The Promise and Practice of Teaching Data Literacy in Social Studies: A Companion Site

Spatiotemporal Data Visualizations

Spatiotemporal visualizations are complex, multi-layered displays with data indicating growth, movement, or other sorts of changes over time. They help us answer where and when questions simultaneously. They usually come in the form of maps, but there are spatiotemporal data visualizations that do not have a traditional map base. Spatiotemporal visualizations are prevalent throughout social studies disciplines but they are particularly prevalent in world history, accounting for about 42% of all visualizations in textbooks.[7] This is not surprising if one considers how important it is in world history to be able to imagine change or developments over large swaths of both space and time.
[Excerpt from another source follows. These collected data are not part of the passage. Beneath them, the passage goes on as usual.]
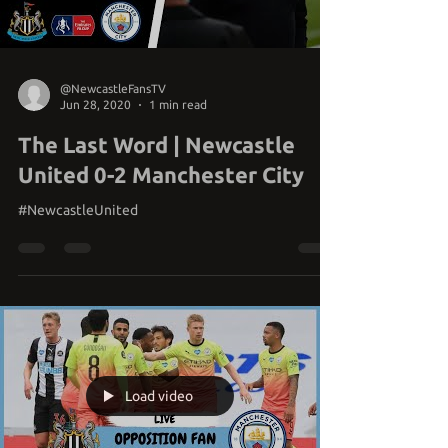
@NewcastleFansTV
Jun 28, 2020
1 min read
The Last Word | Newcastle
United 0-2 Manchester City
#NewcastleUnited
Load video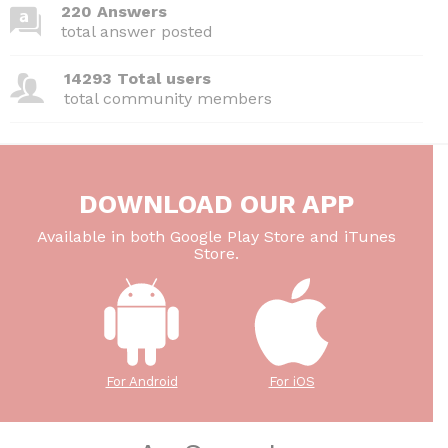
220 Answers
total answer posted
14293 Total users
total community members
DOWNLOAD OUR APP
Available in both Google Play Store and iTunes
Store.
For Android
For iOS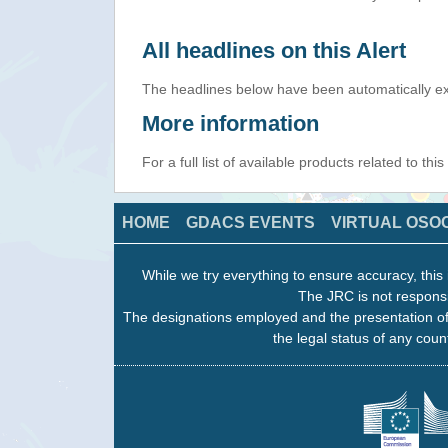
All headlines on this Alert
The headlines below have been automatically ex
More information
For a full list of available products related to thi
HOME
GDACS EVENTS
VIRTUAL OSO
While we try everything to ensure accuracy, this 
The JRC is not responsi
The designations employed and the presentation of
the legal status of any count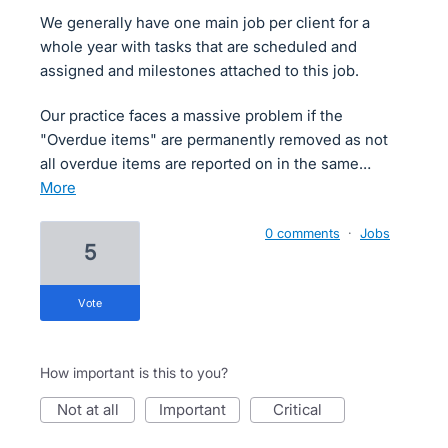
We generally have one main job per client for a
whole year with tasks that are scheduled and
assigned and milestones attached to this job.
Our practice faces a massive problem if the
"Overdue items" are permanently removed as not
all overdue items are reported on in the same…
more
0 comments
·
Jobs
5
vote
How important is this to you?
not at all
important
critical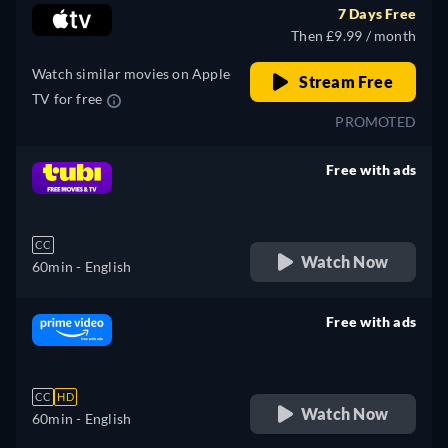
7 Days Free
Then £9.99 / month
Watch similar movies on Apple
Stream Free
TV for free
PROMOTED
Free with ads
retail price
CC
Watch Now
60min
- English
Free with ads
retail price
CC
HD
Watch Now
60min
- English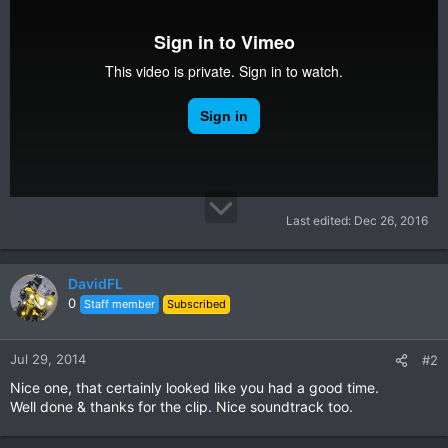
Last edited:
Dec 26, 2016
DavidFL
0
Staff member
Subscribed
Jul 29, 2014
#2
Nice one, that certainly looked like you had a good time.
Well done & thanks for the clip. Nice soundtrack too.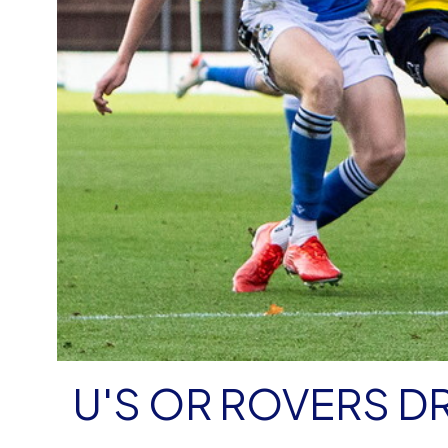
U'S OR ROVERS D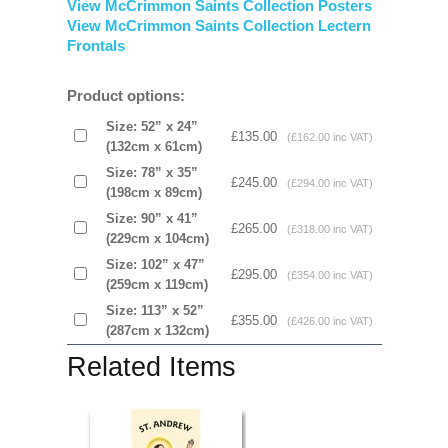
View McCrimmon Saints Collection Posters
View McCrimmon Saints Collection Lectern
Frontals
Product options:
Size: 52” x 24”
£135.00
(£162.00 inc VAT)
(132cm x 61cm)
Size: 78” x 35”
£245.00
(£294.00 inc VAT)
(198cm x 89cm)
Size: 90” x 41”
£265.00
(£318.00 inc VAT)
(229cm x 104cm)
Size: 102” x 47”
£295.00
(£354.00 inc VAT)
(259cm x 119cm)
Size: 113” x 52”
£355.00
(£426.00 inc VAT)
(287cm x 132cm)
Related Items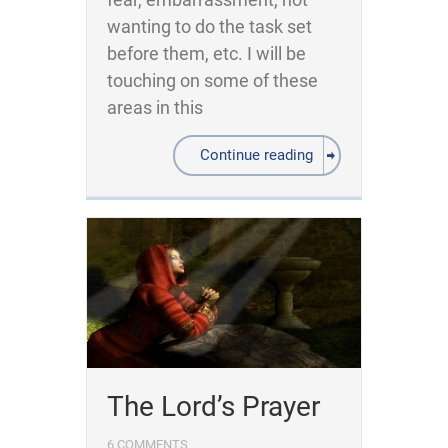
wanting to do the task set
before them, etc. I will be
touching on some of these
areas in this
Continue reading
The Lord’s Prayer
6 COMMENTS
All spatiotemporal data visualizations show some sort of change over time and space but it is probably useful to break their potential functions down even further.

Expansion or Contraction over Time and Space
Reading about the rise and fall of the Roman Empire or the rapid expansion of Islam probably holds little meaning for people if they can't imagine the space over which the empire ruled, or the speed with which the religion spread. Spatiotemporal visualizations can help people understand concepts of expansion or growth and contraction or decline more fully. They show changing spatial boundaries, as well as how those spatial boundaries changed with time. Static spatiotemporal visualizations that serve this purpose, such as the one on the left, often depict changes over space and time with different colors or patterns. Animated spatiotemporal visualizations like the one on the right typically place a timeline at the bottom of the visualization, with changes in space corresponding to the changing points on the timeline.

Movement over Time and Space
Some spatiotemporal maps function to reveal how people, objects, or ideas moving over space and time. These are different than spatial visualizations that show movement alone in that they include time markers to communicate the timeframe over which the people, objects, or ideas moved. Google Earth does this with several Voyager Projects, such as the one on Global Explorers, by using story cards in chronological order to narrate spatial movement. One of the most famous spatiotemporal data visualizations of all time is one that Charles Joseph Minard created to tell the story of Napoleon's march to Moscow in 1812. It is shown below in both its original French on the upper left and in English translation on the right. The visualizations shows movement over space using direction and cities and rivers to indicate relative location, and shows movement over time with dates when the troops arrived at those points. It also shows temperature, and the number of surviving troops during advance and retreat. 

Progress or Patterns of Change over Time and Space
Some spatiotemporal visualizations show the adoption of ideas, the passage of laws, or other historical developments over time and space. These are thematic maps with dates overlaid to provide a kind of historical narrative. The map to the left, providing dates for the ratification of the U.S. Constitution is one example of such a visualization.